> [Given data]:
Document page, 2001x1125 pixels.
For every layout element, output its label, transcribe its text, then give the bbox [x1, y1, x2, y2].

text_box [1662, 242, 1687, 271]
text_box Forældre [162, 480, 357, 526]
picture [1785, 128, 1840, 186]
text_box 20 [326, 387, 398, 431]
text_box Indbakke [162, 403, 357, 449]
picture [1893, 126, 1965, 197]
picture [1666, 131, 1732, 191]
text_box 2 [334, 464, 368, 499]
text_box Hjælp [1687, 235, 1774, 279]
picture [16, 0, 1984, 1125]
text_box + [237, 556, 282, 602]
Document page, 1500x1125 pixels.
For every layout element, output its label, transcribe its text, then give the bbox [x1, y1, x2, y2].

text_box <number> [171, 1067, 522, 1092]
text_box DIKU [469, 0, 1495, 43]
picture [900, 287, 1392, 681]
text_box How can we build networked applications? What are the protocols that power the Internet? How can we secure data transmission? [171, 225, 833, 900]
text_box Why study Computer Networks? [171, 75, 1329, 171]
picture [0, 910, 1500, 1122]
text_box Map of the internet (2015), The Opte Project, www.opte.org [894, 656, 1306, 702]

> [Goal of the exercise]: Rewrite all the records, changing "Document page" to "Rendered page" and leaving everything else the same.

> [Answer to the exercise]:
Rendered page, 2001x1125 pixels.
For every layout element, output its label, transcribe its text, then give the bbox [x1, y1, x2, y2].

text_box [1662, 242, 1687, 271]
text_box Forældre [162, 480, 357, 526]
picture [1785, 128, 1840, 186]
text_box 20 [326, 387, 398, 431]
text_box Indbakke [162, 403, 357, 449]
picture [1893, 126, 1965, 197]
picture [1666, 131, 1732, 191]
text_box 2 [334, 464, 368, 499]
text_box Hjælp [1687, 235, 1774, 279]
picture [16, 0, 1984, 1125]
text_box + [237, 556, 282, 602]
Rendered page, 1500x1125 pixels.
For every layout element, output its label, transcribe its text, then give the bbox [x1, y1, x2, y2].

text_box <number> [171, 1067, 522, 1092]
text_box DIKU [469, 0, 1495, 43]
picture [900, 287, 1392, 681]
text_box How can we build networked applications? What are the protocols that power the Internet? How can we secure data transmission? [171, 225, 833, 900]
text_box Why study Computer Networks? [171, 75, 1329, 171]
picture [0, 910, 1500, 1122]
text_box Map of the internet (2015), The Opte Project, www.opte.org [894, 656, 1306, 702]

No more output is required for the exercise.